Rewrite the rows below, swapping "Freephone" for "Toll-Free Number" and leaving everything else unchanged. Leave the pictures out of your copy.

= Beginning of Section =

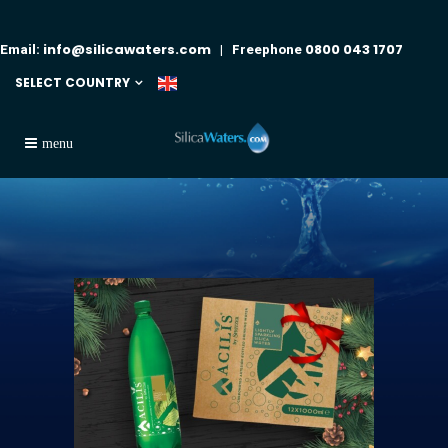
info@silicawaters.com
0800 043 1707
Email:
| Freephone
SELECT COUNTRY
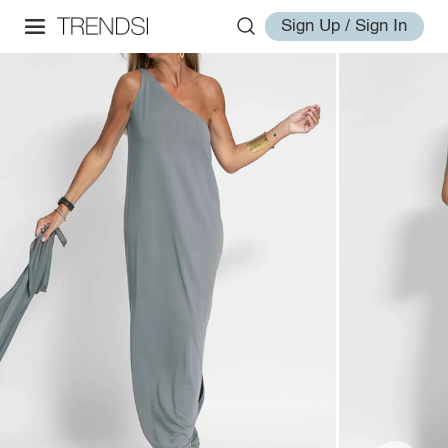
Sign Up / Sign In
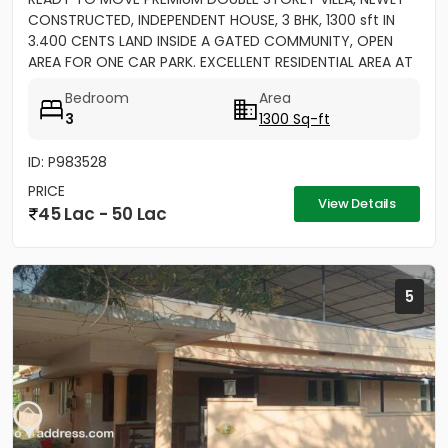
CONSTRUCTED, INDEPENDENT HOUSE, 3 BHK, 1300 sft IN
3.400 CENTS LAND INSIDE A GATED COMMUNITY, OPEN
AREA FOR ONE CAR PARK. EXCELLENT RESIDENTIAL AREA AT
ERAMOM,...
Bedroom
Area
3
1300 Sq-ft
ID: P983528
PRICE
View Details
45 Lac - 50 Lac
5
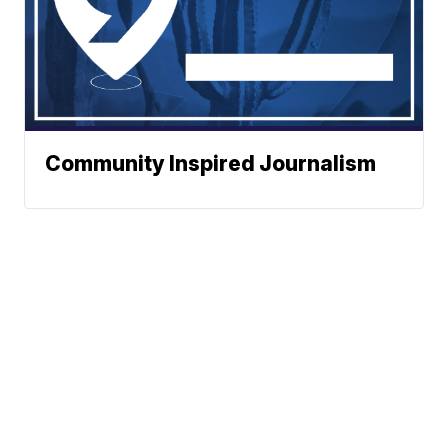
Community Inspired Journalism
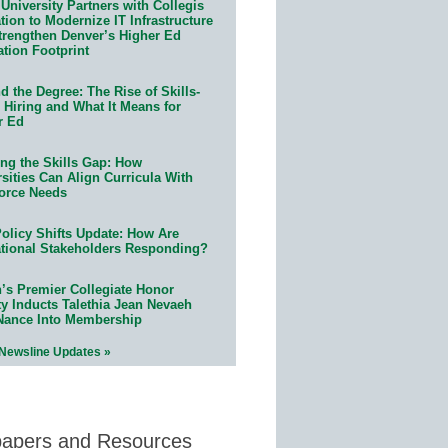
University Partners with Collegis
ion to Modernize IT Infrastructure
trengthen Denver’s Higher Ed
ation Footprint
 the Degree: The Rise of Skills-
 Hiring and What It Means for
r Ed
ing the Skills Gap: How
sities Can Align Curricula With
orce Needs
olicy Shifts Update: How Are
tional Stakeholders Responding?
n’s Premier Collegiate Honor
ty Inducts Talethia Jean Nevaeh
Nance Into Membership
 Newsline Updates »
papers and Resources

= End of Section =

◆ **Written solution**:
info@silicawaters.com
0800 043 1707
Email:
| Toll-Free Number
SELECT COUNTRY
Sign Up / Sign In
CONSTRUCTED, INDEPENDENT HOUSE, 3 BHK, 1300 sft IN
3.400 CENTS LAND INSIDE A GATED COMMUNITY, OPEN
AREA FOR ONE CAR PARK. EXCELLENT RESIDENTIAL AREA AT
ERAMOM,...
Bedroom
Area
3
1300 Sq-ft
ID: P983528
PRICE
View Details
45 Lac - 50 Lac
5
Community Inspired Journalism
University Partners with Collegis
ion to Modernize IT Infrastructure
trengthen Denver’s Higher Ed
ation Footprint
 the Degree: The Rise of Skills-
 Hiring and What It Means for
r Ed
ing the Skills Gap: How
sities Can Align Curricula With
orce Needs
olicy Shifts Update: How Are
tional Stakeholders Responding?
n’s Premier Collegiate Honor
ty Inducts Talethia Jean Nevaeh
Nance Into Membership
 Newsline Updates »
papers and Resources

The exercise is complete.